Ex. I. Scan through the text Work in pairs to question the text and to give answers.

Capital punishment and its application. Death was formerly the penalty for all felonies in English law. In practice the death penalty was never applied as widely as the law provided. Many offenders who committed capital crimes were allowed what was known as benefit of clergy. The origin of benefit of clergy was that offenders who were ordained priests were subject to trial by the church courts rather than the secular courts. If the offender convicted of a felony could show that he had been ordained, he was allowed to go free, subject to the possibility of being punished by the ecclesiastical courts. In medieval times the only proof of ordination was literacy and it became the custom by the 17th century to allow anyone convicted of a felony to escape the death sentence by giving proof of literacy.
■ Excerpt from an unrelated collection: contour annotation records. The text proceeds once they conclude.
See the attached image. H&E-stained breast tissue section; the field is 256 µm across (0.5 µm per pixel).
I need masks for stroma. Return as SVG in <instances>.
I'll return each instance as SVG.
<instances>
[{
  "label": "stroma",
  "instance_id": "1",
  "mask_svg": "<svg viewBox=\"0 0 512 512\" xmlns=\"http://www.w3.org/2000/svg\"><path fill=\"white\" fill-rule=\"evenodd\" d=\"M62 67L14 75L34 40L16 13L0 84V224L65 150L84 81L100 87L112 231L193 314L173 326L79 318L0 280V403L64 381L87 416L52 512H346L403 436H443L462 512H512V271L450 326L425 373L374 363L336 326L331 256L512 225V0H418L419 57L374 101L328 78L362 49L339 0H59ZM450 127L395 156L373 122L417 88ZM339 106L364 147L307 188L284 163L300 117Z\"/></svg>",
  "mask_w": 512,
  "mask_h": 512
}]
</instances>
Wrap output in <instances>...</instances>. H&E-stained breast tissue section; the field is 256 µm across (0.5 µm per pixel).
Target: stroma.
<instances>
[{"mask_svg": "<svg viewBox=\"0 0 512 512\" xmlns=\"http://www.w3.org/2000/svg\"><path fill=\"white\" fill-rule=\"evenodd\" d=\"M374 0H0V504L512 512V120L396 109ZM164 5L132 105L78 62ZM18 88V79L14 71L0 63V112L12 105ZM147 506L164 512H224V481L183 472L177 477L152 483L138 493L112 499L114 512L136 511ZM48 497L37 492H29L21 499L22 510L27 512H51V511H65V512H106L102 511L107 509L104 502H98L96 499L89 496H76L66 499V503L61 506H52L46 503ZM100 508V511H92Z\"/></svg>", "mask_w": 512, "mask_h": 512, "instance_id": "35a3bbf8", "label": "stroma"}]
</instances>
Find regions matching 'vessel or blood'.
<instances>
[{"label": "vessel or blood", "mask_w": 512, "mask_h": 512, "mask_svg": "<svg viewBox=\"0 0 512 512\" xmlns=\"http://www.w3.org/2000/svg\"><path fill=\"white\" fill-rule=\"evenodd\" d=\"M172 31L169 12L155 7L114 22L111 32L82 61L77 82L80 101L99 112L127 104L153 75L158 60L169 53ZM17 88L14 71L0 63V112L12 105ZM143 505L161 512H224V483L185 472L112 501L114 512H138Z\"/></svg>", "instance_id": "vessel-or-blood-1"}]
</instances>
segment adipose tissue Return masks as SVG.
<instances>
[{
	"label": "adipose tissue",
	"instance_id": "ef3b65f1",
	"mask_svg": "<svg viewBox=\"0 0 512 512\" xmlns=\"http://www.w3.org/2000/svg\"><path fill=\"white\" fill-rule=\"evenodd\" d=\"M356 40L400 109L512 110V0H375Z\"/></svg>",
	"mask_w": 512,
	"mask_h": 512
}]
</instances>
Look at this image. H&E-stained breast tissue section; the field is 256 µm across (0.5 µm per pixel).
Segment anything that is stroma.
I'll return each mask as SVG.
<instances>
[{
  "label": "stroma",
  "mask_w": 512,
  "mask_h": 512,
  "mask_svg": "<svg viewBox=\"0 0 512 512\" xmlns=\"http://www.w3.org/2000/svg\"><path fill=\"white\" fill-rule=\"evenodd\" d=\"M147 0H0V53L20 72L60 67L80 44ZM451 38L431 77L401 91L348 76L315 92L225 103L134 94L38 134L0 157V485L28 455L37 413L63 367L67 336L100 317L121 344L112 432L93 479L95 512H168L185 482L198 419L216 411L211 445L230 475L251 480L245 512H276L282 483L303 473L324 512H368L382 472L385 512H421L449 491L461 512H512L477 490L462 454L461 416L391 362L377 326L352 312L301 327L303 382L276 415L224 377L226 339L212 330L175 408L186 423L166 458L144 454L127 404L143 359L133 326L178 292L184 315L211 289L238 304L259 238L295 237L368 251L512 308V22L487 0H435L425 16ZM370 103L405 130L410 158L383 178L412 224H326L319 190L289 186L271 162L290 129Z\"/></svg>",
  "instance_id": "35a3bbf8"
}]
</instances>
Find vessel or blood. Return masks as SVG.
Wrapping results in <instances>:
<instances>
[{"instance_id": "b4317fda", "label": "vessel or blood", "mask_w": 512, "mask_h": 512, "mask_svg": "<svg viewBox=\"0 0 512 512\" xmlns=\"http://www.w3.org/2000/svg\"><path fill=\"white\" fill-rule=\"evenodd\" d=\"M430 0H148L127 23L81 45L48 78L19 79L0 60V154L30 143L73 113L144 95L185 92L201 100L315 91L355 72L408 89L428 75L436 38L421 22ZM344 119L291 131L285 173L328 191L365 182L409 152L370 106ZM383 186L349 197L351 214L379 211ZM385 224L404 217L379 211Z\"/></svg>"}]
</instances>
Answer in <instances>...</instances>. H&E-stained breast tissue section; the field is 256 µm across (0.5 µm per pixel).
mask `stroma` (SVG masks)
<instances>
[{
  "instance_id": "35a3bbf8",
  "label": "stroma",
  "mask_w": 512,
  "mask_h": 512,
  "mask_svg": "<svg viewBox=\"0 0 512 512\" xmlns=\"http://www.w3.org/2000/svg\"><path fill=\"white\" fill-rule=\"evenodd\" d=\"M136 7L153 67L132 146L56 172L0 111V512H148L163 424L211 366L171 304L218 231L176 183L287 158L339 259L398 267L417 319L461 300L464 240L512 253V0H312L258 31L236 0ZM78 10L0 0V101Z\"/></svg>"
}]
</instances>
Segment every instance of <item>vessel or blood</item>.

All that was required was the ability to read or recite one particular verse from Psalm 51 of the Bible, known as the "neck verse" for its ability to save one's neck; most offenders learned the words by heart. The application of the death penalty was extremely erratic, as in any capital case the judge was entitled to reprieve the offender so that he could petition for mercy; but the judge was not obliged to do this, and if he decided to "leave the offender for execution," the death sentence was normally carried out immediately, without appeal. In practice, many offenders who were convicted of capital crimes escaped the gallows as a result of reprieves and royal pardons. Until the mid-19th century executions in England were public, and throughout the 18th century great crowds attended the regular executions in London and other cities. Often an execution was followed by scenes of violence and disorder in the crowd, and it was commonly believed that pickpockets were busy among the spectators at executions. Public opinion eventually turned against the idea of executions as spectacles, and after 1868 executions were carried out in private in prisons. Parliament (in 1957) restricted the death penalty to certain types of murder, known as "capital murders"— murder in the course of theft, murder of a police or prison officer in the execution of his duty, murder by shooting or causing an explosion, and murder on a second occasion. All other murders were to be punished by a life sentence (life imprisonment).